Today I got to baby-sit my friend Bethany's little boy Tripp for a couple of hours.
Logan was obsessed. And may have put Tripp's toes in his mouth a couple of times when I wasn't looking, which was weird.

Tripp is only three weeks old, so I'm gonna go out on a limb here and say that maybe I'm the first person outside of family who's ever gotten to keep him. That's a huge honor!

He was SO sweet and SO tiny and fragile. Surely Logan wasn't ever THAT tiny and fragile. And the other crazy thing was, when Tripp was here Logan suddenly turned into a 12 year old before my eyes. "Crawl in there and grab some wipes for baby Tripp," I found myself wanting to tell him. 

I just never realized how big and sturdy and mature and independent an 8 month old can be! Ha!
But on the other hand, the little ones sure are sweet and cuddly!!!

Monday, August 27, 2012

Eight Months

On August 20th Logan turned 8 months old. Here are some things I want to remember about eight months:
  • I see quite a little temper starting to flair up. He gets MAD when we all sit down at the table and I try and feed him baby food instead of what we're eating. He will scrunch up his fists and straighten his legs and cry and reach for our food. Sadly, I think the days of baby food are numbered... Right now he's eating about half & half baby food and table food. I love to take him to Souper Salad for lunch- there are so many things I can feed him there.
  • Meats he eats: chicken, turkey, ham & teeny tiny bits of hot dog (I've seen Field of Dreams enough times to be leery of hot dogs!)
  • Dairy: Yo Baby yogurt & a little bit of cheese- today he had cheese toast for breakfast for the first time
  • Fruits: Loves mandarin oranges, banana, watermelon, blueberries, avocado, applesauce and most any fruit
  • Vegetables: Sweet peas, beets, sweet potato, green beans... 
  • Snacks: Mum mums (favorite) and yogurt melts
  • Pro at the sippy cup, but prefers to drink out of a water bottle like mom and dad
  • Tricks: BIG opened mouth kisses (sometimes awkwardly long kisses), high fives and every once in a blue moon will wave back at someone
  • Stands, pulls up and crawls. And as of this morning:
"Get me outta here!"




And...


And then there's this...
We're in trouble!

  • To get places he mostly rolls and army crawls. He will crawl a few steps and then fall, although he's crawling further every day it seems like
  • Says dada and babbles mamama for me, mostly when he's fussy or wanting to nurse, definitely makes his preferences known by whining and grabbing for things
Eight month old toes
  • Not shy with strangers, still lets anyone hold him but suddenly doesn't like to be left alone in a room, whines and tries to follow me wherever I go
  • Always grabs peoples' faces and mouths
  • Loves splashing in the swimming pool & tub
  • Wearing size 4 diapers, 9-12 month clothes
  • I would guess he weighs right around 20 lbs.
  • Loves to bang and throw his toys. Favorites are books, balls, anything electronic and recently, his trucks. 
  • Naps well (3 naps) and sleeps 11 hours at night
  • Still nursing 5 times a day & eating 3 meals of solids
  • Now riding in a big boy car seat
  • Spent the night at Mimi's house by himself for the first time this month
  • In the last week he went to his first hibatchi grill (was fascinated!), first water park, took a shower for the first time (skeptical), went to his first Rangers game... at eight months old he's practically a man! Ha!

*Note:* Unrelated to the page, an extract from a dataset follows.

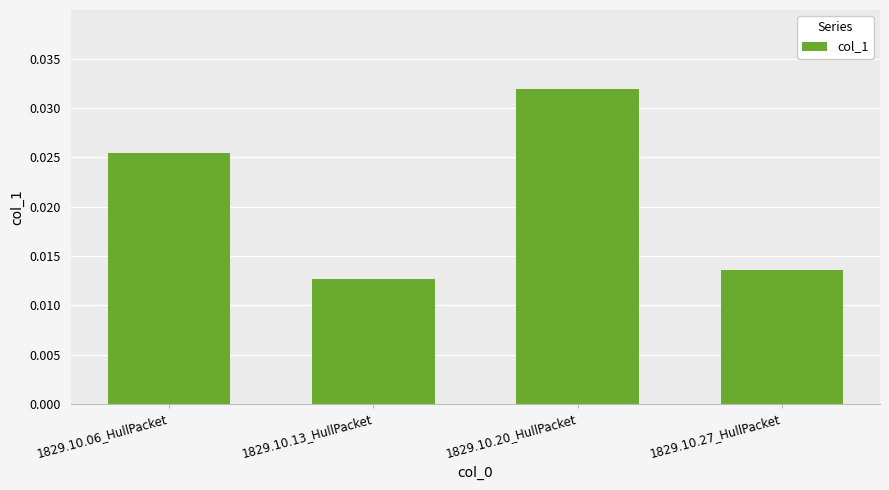

What is the label of the 1st bar from the right?

1829.10.27_HullPacket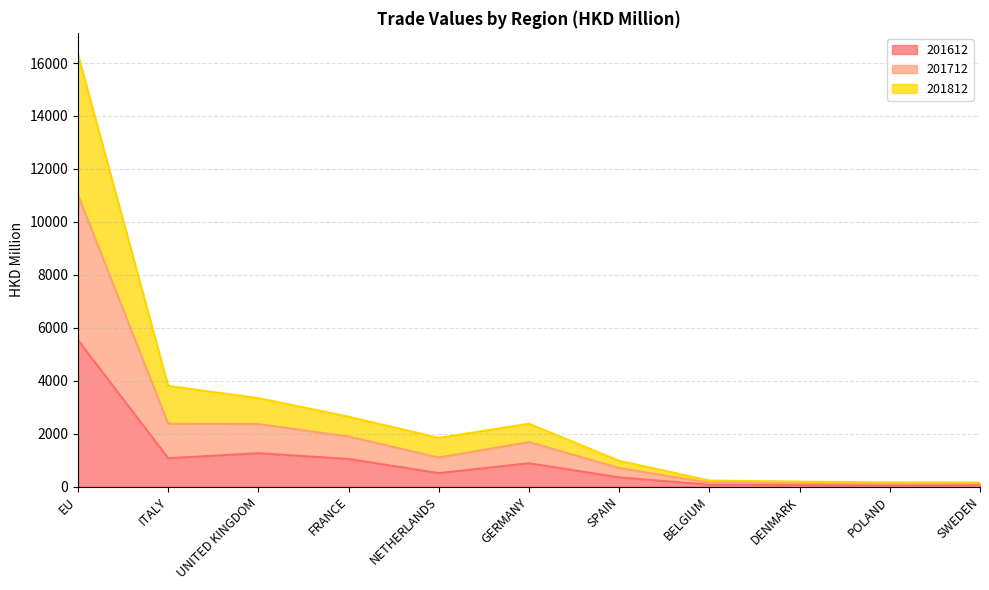

In 201612, how many points are higher than both neighbors (excluding endpoints)?

2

He is such a good, easy baby! 
We love you, Logi Bear!

Kim's Baby Shower

Yesterday I helped host a baby shower for my friend Kim and baby Audrey.

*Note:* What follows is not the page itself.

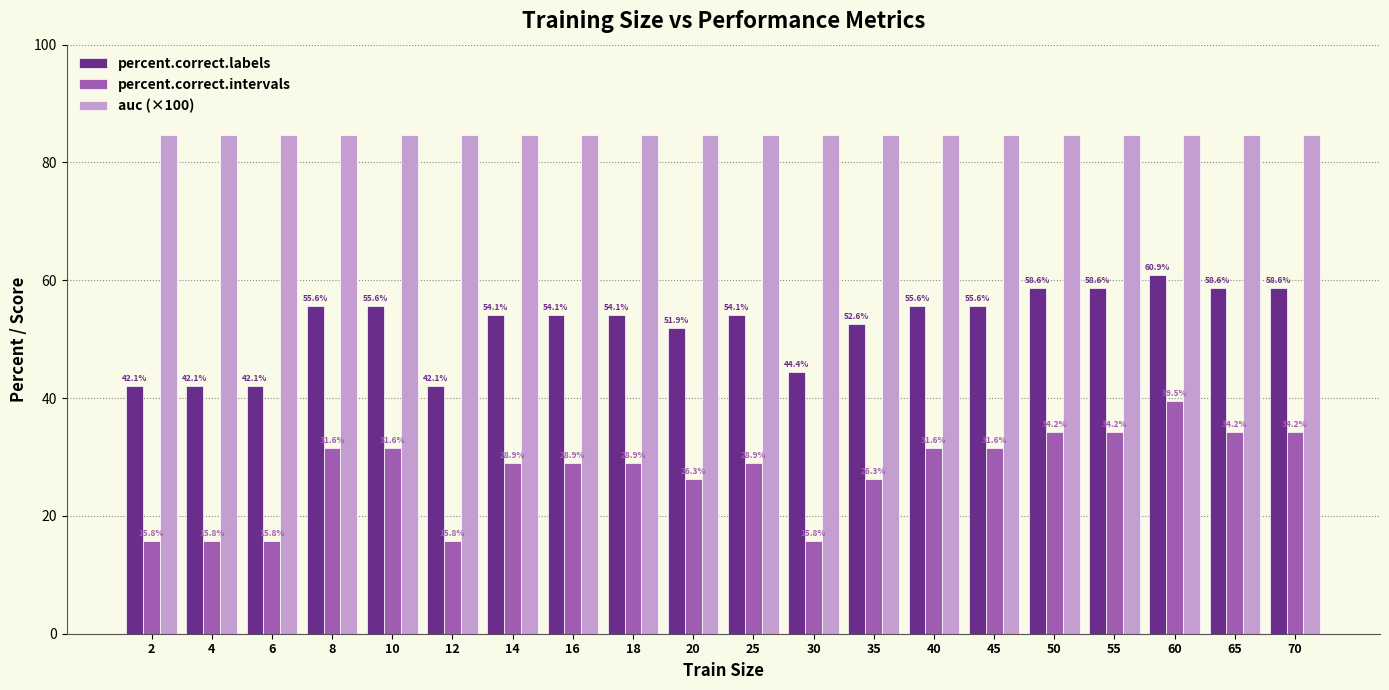

The percent.correct.intervals series shows 16.8 at 70. True or false?

False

It is definitely baby season for our circle of friends. Logan stayed at home with Nick during the shower, but I think we counted something like seven babies that were there, all right around the same age. What fun!!
Sweet Grace was our photo prop. 


See what I mean? Ha! She can't get any cuter!

Kimba came with my other favorite little bug, Hattie!

I don't get to squeeze those sweet cheeks and thighs nearly enough. SO CUTE!!! And the bump it style hair? Love!

The shower turned out so nice, and we had a great turn out! I think Kim really enjoyed it. 






Audrey's first purse

Kim and her MIL Gale

Kim and her mom

I hope Kim felt as special yesterday as we all think she is! Can't wait to meet Audrey this fall.